──────── Data for analysis

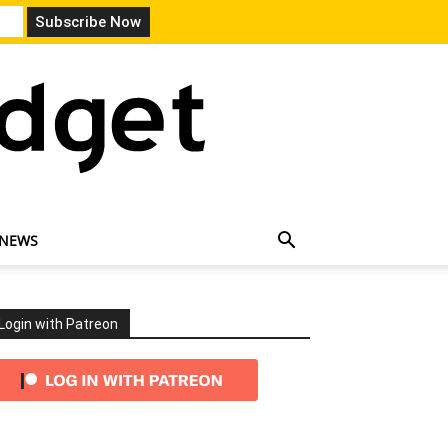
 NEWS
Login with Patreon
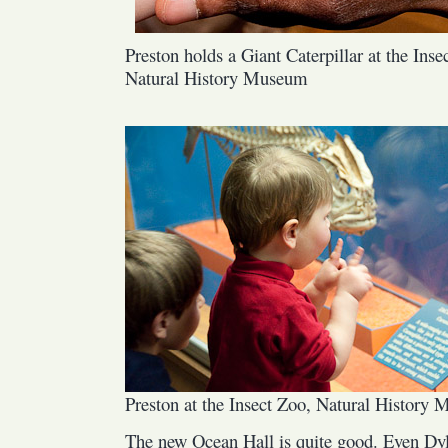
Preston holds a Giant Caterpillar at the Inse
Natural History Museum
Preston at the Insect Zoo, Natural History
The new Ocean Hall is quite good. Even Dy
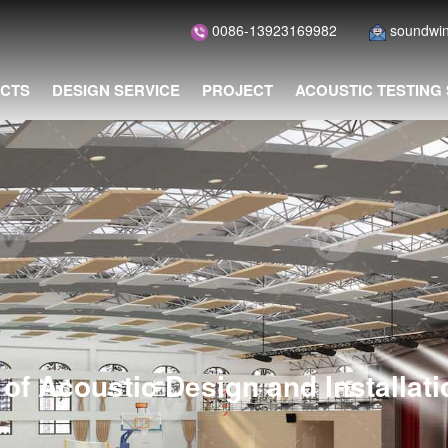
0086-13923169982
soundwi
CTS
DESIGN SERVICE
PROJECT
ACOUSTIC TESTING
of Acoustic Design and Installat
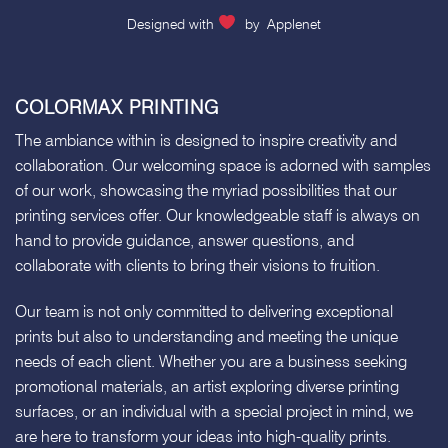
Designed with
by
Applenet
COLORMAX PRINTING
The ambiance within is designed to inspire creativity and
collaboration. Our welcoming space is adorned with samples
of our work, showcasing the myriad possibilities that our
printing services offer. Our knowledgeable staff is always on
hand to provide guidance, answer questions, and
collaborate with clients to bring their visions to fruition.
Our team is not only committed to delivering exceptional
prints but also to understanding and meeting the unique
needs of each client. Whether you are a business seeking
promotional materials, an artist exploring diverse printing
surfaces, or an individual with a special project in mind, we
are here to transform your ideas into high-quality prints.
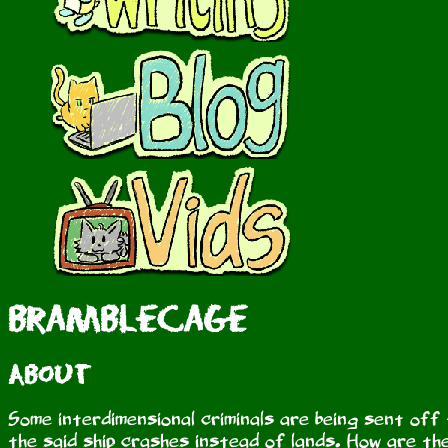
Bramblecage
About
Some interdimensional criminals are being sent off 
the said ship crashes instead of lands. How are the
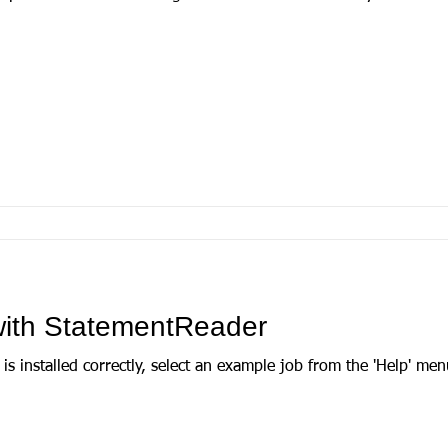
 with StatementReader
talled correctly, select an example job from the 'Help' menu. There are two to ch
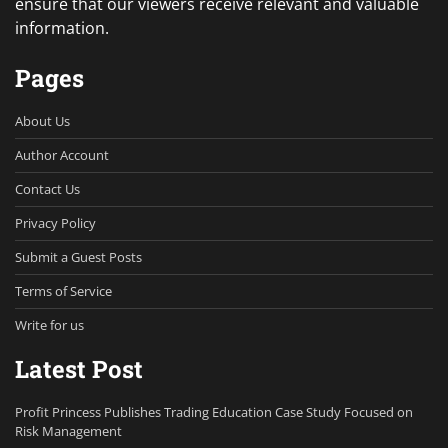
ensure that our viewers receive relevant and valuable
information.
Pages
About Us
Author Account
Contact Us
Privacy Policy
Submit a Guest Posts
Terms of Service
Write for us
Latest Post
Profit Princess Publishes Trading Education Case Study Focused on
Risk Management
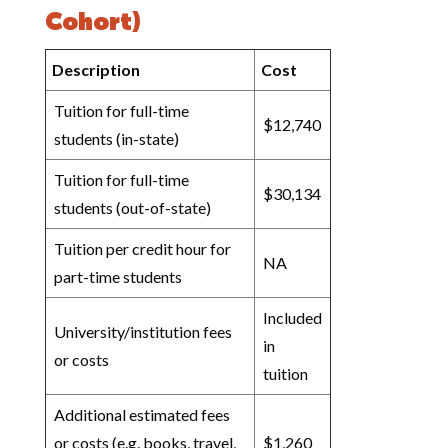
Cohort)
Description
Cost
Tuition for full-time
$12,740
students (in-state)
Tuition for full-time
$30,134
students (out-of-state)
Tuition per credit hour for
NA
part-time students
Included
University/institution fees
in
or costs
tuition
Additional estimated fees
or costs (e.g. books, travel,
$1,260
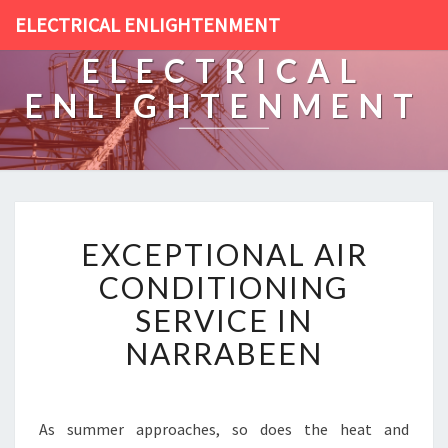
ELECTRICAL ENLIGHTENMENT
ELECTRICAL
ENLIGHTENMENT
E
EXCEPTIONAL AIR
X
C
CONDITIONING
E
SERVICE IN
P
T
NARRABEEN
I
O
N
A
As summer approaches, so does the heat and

────────────────
──────── Data for analysis

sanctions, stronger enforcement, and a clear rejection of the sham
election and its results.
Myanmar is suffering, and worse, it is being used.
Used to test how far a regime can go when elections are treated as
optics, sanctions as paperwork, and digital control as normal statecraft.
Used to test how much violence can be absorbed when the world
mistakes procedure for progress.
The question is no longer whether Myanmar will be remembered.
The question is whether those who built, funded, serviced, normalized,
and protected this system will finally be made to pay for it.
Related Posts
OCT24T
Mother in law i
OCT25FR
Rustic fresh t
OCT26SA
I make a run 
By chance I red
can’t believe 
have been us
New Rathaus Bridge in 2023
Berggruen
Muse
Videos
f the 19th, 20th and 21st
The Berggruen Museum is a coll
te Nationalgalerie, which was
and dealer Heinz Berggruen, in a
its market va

────────────────

What the exercise asks: Rewrite the material from the line containing "Designed with" down to the line containing "talled correctly, select", replacing "knowledgeable" with "experienced" and leaving all else unchanged. Omit the pictures from your answer.

Task output:
Designed with
by
Applenet
COLORMAX PRINTING
The ambiance within is designed to inspire creativity and
collaboration. Our welcoming space is adorned with samples
of our work, showcasing the myriad possibilities that our
printing services offer. Our experienced staff is always on
hand to provide guidance, answer questions, and
collaborate with clients to bring their visions to fruition.
Our team is not only committed to delivering exceptional
prints but also to understanding and meeting the unique
needs of each client. Whether you are a business seeking
promotional materials, an artist exploring diverse printing
surfaces, or an individual with a special project in mind, we
are here to transform your ideas into high-quality prints.
Bramblecage
About
Some interdimensional criminals are being sent off 
the said ship crashes instead of lands. How are the
 with StatementReader
talled correctly, select an example job from the 'Help' menu. There are two to ch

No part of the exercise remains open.